Traitements aggravant une infection par le COVID-19 : vraiment ?

DOI: 10.53738/REVMED.2020.16.691.0852

The safety of NSAIDs, corticosteroids and renin-angiotensin inhibitors in COVID-19 is challenged. NSAIDs may interfere with the defense process against viral infection and are best avoided. Systemic corticosteroids have not shown benefit in viral infection, including other coronavirus; thus they should be avoided, unless prescribed for another indication. The benefit-risk ratio is however clearly in favor of continuing inhaled corticosteroids in patients with asthma or COPD. ACE inhibitors and sartans upregulate the expression of angiotensin-converting enzyme 2 (ACE2), the pulmonary receptor for SARS-CoV-2. Any possible clinical impact of these treatments on COVID-19 infection remains to be clarified; in the meantime, they should be continued.

Résumé

La sécurité des AINS, corticoïdes et antihypertenseurs agissant sur le système rénine-angiotensine lors d’infection à COVID-19 est mise en question. Les AINS pourraient interférer avec le processus de défense face à une infection virale ; ils sont donc plutôt à éviter. Les corticoïdes systémiques n’ont pas montré de bénéfice lors d’infections virales, y compris à d’autres coronavirus ; ils sont à éviter, sauf si prescrits pour une autre indication. Le rapport bénéfice/risque est en revanche clairement en faveur de la poursuite des corticostéroïdes inhalés chez les asthmatiques ou BPCO. Les IEC et les sartans modulent l’expression de l’enzyme de conversion de l’angiotensine 2 (ACE2), récepteur pulmonaire du SARS-CoV-2. L’impact clinique de ces traitements sur l’infection à COVID-19 reste à préciser ; en attendant, ils sont à poursuivre.

Introduction

À l’heure où l’efficacité des traitements expérimentaux du COVID-19, abordés ailleurs dans ce numéro spécial, reste à étayer, d’autres médicaments fréquemment prescrits sont pointés du doigt comme pouvant aggraver le cours de la maladie virale. Trois classes thérapeutiques sont principalement concernées par ces controverses et sont discutées ici.

Ains et covid-19

Des mises en garde ont été émises ces dernières années envers l’utilisation d’anti-inflammatoires non stéroïdiens (AINS) dans les affections fébriles aiguës, notamment respiratoires. Ils augmenteraient en effet le risque d’infections bactériennes, de complications pleuropulmonaires (empyèmes), de dissémination de l’infection et de prolongation de la maladie chez les enfants et les adultes.1-3 Les évidences scientifiques restent peu robustes, surtout basées sur des études cas-contrôles ou observationnelles, n’excluant pas qu’une atteinte initialement plus sévère ait motivé la prise d’AINS (biais d’indication).
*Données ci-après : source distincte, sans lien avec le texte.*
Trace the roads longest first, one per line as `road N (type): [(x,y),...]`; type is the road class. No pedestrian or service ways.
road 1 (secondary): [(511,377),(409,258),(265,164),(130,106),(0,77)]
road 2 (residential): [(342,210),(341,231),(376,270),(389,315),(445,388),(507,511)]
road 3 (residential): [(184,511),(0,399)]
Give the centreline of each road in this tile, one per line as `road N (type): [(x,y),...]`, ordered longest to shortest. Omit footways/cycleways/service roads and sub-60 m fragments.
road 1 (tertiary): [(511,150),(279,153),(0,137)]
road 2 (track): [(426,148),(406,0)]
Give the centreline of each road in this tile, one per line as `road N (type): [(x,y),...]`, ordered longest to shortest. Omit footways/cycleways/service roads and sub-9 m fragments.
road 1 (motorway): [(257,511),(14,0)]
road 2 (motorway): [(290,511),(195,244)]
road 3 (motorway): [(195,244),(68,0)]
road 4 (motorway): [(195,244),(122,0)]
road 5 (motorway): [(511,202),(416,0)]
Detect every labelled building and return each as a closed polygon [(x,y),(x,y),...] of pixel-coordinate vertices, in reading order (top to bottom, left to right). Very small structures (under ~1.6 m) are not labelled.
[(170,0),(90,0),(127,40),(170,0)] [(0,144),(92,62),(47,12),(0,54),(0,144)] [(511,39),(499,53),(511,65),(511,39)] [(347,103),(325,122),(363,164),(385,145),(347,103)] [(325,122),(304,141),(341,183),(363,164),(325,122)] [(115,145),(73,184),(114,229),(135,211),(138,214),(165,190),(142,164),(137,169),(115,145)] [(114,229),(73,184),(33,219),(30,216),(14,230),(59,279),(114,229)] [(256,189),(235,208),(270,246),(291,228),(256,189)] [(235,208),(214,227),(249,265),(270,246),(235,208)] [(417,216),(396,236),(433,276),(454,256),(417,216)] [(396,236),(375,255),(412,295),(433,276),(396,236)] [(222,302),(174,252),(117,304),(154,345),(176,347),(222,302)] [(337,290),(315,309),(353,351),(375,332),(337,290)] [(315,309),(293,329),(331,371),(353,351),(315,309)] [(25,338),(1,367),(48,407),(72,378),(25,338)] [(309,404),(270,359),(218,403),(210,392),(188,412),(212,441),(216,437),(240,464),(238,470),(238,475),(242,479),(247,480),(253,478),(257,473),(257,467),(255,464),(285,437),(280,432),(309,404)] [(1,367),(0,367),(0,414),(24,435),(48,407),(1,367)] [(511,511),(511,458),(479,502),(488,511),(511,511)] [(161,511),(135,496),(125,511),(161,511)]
La majorité des études portaient sur des pneumonies communautaires, plus rarement des infections virales. Un mécanisme par lequel les AINS exerceraient un potentiel délétère sur le cours d’une infection découle indirectement de leur action inhibitrice sur les cyclooxygénases (COX1 et COX2), limitant la formation de leucotriènes et de prostaglandines qui stimulent la phagocytose des granulocytes neutrophiles par les macrophages et la résolution de l’infection.2 Les AINS pourraient aussi masquer des signes de gravité d’une infection et retarder la prescription d’antibiotiques. Dans l’infection COVID-19, dont la complication sévère est une pneumonie virale, les facteurs favorisant des complications infectieuses, notamment pleuropulmonaires, sont particulièrement redoutés. Il n’existe cependant à ce jour aucune étude montrant une association entre prise d’AINS et accroissement du risque de contracter ou d’aggraver une infection par coronavirus (SARS-CoV-2, MERS-CoV, etc.). D’autres aspects doivent être intégrés dans l’évaluation du bénéfice/risque des AINS, notamment le risque d’aggraver des facteurs de susceptibilité au COVID-19, comme des accidents cardiovasculaires4 ou une péjoration de la fonction rénale. Le pragmatisme dicte des recommandations basées sur le principe de prudence :5 le recours à des AINS (ibuprofène, kétoprofène, naproxène, diclofénac, étodolac, métamizole, célécoxib, etc.) pour les symptômes liés au COVID-19 est déconseillé en première intention. Si le paracétamol est contre-indiqué au plan individuel ou insuffisamment efficace, un AINS reste envisageable. Un traitement par AINS au long cours pour une autre indication, par exemple rhumatologique, ne doit en principe pas être interrompu, sous réserve d’une réévaluation par le prescripteur. L’acide acétylsalicylique (Aspirine) à dose antiagrégante (100 mg/j) doit être poursuivi.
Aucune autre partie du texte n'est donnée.